Unsupervised Region-Growing Network for Object Segmentation in Atmospheric Turbulence
Dehao Qin, Ripon Saha, Suren Jayasuriya, Jinwei Ye, Nianyi Li
TL;DR
The paper tackles moving object segmentation in long-range videos degraded by atmospheric turbulence using an unsupervised approach. It combines a geometry-based motion disentanglement step that leverages the $Sampson$ distance with epipolar constraints, a detect-then-grow region-growing scheme to produce per-object masks, and a Refine-Net trained with bidirectional spatio-temporal losses to enforce temporal and spatial consistency. The authors introduce the DOST dataset, a real long-range turbulent video collection with ground-truth masks, and demonstrate that the proposed method outperforms prior unsupervised methods across varying turbulence strengths, while remaining robust to camera shake. Limitations include a reported latency of about 0.95 FPS and challenges with overlapping objects, with future work aimed at speeding up inference and incorporating additional cues such as appearance or saliency, potentially aided by foundation models.
Abstract
Moving object segmentation in the presence of atmospheric turbulence is highly challenging due to turbulence-induced irregular and time-varying distortions.
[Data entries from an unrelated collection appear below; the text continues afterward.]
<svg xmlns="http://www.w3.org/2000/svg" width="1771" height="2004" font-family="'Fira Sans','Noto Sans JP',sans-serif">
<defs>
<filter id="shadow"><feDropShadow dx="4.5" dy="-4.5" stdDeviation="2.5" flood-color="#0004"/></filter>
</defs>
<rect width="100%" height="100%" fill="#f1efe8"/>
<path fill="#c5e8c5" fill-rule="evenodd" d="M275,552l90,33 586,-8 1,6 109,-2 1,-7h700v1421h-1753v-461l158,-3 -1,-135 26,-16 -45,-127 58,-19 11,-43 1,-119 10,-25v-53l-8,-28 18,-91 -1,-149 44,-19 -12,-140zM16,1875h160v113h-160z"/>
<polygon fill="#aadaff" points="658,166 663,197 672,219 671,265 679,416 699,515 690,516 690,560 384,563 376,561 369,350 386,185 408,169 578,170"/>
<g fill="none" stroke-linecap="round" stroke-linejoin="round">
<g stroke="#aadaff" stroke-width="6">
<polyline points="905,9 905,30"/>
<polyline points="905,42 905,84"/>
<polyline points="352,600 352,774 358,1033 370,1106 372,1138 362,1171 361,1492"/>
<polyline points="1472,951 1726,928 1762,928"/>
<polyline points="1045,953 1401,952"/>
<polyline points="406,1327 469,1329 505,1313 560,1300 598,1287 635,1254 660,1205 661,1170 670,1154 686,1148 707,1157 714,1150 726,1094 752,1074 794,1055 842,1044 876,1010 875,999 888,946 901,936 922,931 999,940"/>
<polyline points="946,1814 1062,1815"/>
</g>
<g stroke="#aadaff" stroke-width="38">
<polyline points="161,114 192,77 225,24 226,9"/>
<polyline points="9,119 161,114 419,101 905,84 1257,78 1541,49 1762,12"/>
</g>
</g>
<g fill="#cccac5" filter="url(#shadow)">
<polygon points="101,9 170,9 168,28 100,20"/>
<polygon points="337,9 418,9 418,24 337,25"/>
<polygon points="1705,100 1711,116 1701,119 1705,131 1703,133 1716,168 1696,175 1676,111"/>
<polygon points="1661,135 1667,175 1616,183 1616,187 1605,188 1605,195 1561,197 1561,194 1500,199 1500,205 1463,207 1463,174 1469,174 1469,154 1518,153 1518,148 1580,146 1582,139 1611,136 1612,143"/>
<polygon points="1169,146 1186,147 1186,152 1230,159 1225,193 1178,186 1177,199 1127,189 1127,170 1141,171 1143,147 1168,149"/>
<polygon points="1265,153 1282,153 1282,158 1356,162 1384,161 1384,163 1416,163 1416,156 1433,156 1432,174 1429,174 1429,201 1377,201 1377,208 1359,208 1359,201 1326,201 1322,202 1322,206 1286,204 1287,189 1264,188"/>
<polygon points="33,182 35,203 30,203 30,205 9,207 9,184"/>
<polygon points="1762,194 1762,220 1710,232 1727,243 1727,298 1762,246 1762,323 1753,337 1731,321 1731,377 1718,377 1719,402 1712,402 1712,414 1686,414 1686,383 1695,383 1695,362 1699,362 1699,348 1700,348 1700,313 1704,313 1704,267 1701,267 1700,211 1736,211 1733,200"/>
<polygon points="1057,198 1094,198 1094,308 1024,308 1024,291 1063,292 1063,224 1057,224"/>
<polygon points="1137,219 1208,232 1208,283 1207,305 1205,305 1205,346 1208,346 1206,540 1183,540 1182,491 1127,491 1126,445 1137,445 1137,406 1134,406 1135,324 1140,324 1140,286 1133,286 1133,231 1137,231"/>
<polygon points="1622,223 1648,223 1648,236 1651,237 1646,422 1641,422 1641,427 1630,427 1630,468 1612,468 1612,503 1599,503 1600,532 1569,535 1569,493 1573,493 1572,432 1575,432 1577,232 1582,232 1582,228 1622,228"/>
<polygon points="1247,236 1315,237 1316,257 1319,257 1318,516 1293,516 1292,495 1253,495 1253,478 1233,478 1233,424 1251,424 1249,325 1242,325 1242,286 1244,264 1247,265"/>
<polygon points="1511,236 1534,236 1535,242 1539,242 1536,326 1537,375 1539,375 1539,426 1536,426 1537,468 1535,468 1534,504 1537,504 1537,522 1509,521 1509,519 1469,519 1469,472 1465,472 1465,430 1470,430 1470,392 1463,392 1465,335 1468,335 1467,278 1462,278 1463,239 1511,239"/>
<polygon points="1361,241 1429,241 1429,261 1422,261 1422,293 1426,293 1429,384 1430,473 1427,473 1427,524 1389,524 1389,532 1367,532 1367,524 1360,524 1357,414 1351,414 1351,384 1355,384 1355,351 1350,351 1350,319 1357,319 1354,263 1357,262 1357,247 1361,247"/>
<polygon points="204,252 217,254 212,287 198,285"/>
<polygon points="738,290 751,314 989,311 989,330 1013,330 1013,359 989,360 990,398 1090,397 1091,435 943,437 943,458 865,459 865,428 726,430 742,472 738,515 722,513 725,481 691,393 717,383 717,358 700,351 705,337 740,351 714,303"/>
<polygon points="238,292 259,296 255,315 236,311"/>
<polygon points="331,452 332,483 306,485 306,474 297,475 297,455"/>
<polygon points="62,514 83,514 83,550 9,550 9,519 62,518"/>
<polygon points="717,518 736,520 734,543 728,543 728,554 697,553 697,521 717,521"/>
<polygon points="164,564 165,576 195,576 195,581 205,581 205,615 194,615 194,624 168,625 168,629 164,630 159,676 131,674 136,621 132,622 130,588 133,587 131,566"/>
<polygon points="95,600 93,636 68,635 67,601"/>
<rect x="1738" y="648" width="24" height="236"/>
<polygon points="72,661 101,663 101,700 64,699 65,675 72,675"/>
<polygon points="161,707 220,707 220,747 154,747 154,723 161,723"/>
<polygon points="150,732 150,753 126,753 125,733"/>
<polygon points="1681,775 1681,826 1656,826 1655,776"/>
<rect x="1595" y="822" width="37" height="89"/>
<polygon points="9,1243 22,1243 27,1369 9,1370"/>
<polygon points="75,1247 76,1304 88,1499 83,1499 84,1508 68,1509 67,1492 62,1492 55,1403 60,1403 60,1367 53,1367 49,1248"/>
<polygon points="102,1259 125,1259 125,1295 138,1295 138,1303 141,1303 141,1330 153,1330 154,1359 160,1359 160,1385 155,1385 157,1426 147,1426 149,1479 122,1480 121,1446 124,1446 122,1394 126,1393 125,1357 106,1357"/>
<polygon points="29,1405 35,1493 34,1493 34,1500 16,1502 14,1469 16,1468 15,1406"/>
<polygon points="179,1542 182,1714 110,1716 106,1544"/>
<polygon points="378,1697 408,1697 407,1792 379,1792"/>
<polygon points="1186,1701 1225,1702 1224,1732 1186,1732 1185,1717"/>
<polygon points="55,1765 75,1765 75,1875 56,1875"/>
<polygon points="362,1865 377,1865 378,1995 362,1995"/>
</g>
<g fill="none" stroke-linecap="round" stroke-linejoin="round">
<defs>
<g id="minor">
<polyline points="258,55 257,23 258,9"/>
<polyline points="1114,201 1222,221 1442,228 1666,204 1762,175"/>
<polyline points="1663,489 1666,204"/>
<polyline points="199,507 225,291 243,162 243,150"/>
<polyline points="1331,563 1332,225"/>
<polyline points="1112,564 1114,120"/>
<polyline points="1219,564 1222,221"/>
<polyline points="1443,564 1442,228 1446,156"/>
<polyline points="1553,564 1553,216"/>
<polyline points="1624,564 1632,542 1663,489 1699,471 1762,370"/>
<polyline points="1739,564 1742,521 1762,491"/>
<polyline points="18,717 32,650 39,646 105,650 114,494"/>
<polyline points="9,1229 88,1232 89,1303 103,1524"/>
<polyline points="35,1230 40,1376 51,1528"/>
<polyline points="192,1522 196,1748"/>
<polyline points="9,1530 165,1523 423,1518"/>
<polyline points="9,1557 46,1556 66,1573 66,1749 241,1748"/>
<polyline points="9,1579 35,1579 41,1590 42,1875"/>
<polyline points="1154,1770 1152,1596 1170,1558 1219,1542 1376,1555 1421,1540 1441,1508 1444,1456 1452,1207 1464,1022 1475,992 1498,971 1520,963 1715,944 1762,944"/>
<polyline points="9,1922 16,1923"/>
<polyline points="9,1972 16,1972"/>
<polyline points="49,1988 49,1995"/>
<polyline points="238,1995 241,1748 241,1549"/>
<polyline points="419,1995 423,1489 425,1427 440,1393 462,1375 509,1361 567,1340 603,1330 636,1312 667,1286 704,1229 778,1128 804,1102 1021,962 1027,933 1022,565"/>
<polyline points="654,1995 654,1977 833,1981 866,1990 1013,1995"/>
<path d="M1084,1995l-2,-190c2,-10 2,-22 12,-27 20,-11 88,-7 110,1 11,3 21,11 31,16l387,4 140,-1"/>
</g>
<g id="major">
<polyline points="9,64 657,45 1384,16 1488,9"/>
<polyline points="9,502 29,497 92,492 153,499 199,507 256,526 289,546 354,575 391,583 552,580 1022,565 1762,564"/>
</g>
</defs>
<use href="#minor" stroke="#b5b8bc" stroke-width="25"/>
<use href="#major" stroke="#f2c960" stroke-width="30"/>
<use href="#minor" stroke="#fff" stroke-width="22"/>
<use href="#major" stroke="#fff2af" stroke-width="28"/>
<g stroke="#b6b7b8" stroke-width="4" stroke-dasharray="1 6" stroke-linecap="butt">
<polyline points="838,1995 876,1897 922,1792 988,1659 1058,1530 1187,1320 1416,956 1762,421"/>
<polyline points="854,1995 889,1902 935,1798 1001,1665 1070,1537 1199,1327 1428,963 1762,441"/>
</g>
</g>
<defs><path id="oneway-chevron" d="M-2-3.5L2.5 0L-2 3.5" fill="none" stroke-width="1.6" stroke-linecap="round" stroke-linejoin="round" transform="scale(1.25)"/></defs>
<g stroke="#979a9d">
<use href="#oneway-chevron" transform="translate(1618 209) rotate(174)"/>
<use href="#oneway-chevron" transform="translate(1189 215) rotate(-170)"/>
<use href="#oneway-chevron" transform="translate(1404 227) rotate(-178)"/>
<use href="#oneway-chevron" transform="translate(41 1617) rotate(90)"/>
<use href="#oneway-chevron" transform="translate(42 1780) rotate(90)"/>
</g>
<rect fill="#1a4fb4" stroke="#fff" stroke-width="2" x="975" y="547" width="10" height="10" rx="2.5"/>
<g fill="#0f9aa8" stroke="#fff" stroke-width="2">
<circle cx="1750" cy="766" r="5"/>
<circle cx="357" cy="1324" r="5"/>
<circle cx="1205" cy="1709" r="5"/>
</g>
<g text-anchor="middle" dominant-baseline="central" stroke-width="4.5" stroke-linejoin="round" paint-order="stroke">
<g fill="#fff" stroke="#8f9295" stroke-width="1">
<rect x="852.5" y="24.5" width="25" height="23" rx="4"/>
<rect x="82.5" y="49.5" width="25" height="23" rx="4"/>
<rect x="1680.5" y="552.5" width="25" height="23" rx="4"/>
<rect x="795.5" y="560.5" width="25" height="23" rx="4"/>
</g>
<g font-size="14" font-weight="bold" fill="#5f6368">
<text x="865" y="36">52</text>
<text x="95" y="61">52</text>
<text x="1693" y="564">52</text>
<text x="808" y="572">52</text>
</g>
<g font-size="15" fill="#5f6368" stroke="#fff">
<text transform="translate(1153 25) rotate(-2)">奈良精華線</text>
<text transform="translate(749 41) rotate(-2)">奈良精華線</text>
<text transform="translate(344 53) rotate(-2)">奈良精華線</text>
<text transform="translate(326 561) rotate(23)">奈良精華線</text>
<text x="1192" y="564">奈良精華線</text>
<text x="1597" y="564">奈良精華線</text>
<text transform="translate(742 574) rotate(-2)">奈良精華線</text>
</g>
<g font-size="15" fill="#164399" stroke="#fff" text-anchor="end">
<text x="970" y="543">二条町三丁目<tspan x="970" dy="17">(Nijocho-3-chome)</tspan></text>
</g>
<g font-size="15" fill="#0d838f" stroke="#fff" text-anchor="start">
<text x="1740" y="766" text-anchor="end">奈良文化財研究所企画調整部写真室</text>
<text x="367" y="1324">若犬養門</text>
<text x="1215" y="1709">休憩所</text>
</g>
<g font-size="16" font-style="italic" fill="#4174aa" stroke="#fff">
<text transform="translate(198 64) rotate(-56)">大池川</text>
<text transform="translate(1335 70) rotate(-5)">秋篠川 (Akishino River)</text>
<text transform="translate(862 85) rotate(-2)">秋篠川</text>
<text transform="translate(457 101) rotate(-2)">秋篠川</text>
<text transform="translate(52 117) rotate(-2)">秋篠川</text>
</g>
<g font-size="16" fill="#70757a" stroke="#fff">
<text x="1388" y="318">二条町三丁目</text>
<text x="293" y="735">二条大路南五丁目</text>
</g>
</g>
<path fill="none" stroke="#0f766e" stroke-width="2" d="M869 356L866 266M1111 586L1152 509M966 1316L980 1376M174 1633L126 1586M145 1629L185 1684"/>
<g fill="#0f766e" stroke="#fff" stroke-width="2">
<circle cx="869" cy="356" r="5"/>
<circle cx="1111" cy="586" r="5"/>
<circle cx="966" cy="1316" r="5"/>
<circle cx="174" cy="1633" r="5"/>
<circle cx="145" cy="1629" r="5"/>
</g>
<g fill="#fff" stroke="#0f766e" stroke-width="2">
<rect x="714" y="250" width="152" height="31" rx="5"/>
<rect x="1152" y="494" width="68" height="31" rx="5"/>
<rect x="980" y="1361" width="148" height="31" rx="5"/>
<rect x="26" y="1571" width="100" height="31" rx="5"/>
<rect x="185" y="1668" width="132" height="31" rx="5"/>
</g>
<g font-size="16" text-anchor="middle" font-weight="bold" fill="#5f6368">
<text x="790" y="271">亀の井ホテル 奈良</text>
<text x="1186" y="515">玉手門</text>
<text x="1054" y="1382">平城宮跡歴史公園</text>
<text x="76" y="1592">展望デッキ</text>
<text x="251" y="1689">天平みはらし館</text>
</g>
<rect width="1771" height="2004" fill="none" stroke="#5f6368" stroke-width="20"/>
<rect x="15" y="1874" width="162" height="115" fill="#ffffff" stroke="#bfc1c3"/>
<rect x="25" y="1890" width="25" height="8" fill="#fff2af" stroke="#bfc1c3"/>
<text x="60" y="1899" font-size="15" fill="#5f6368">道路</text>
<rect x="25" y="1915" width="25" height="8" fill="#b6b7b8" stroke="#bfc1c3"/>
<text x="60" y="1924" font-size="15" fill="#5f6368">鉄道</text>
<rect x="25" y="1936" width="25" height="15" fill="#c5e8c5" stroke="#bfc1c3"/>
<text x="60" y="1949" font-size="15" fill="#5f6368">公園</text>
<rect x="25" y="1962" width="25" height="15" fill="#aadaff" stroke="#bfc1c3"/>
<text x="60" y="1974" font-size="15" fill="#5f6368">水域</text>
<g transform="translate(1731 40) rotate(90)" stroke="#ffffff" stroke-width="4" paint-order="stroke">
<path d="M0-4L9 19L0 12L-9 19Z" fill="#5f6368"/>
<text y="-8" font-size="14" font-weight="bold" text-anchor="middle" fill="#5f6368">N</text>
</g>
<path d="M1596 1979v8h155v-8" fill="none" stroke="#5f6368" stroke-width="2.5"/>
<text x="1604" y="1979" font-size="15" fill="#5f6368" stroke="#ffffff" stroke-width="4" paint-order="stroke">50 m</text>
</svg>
In this paper, we present an unsupervised approach for segmenting moving objects in videos downgraded by atmospheric turbulence. Our key approach is a detect-then-grow scheme: we first identify a small set of moving object pixels with high confidence, then gradually grow a foreground mask from those seeds to segment all moving objects. This method leverages rigid geometric consistency among video frames to disentangle different types of motions, and then uses the Sampson distance to initialize the seedling pixels. After growing per-frame foreground masks, we use spatial grouping loss and temporal consistency loss to further refine the masks in order to ensure their spatio-temporal consistency. Our method is unsupervised and does not require training on labeled data. For validation, we collect and release the first real-captured long-range turbulent video dataset with ground truth masks for moving objects. Results show that our method achieves good accuracy in segmenting moving objects and is robust for long-range videos with various turbulence strengths.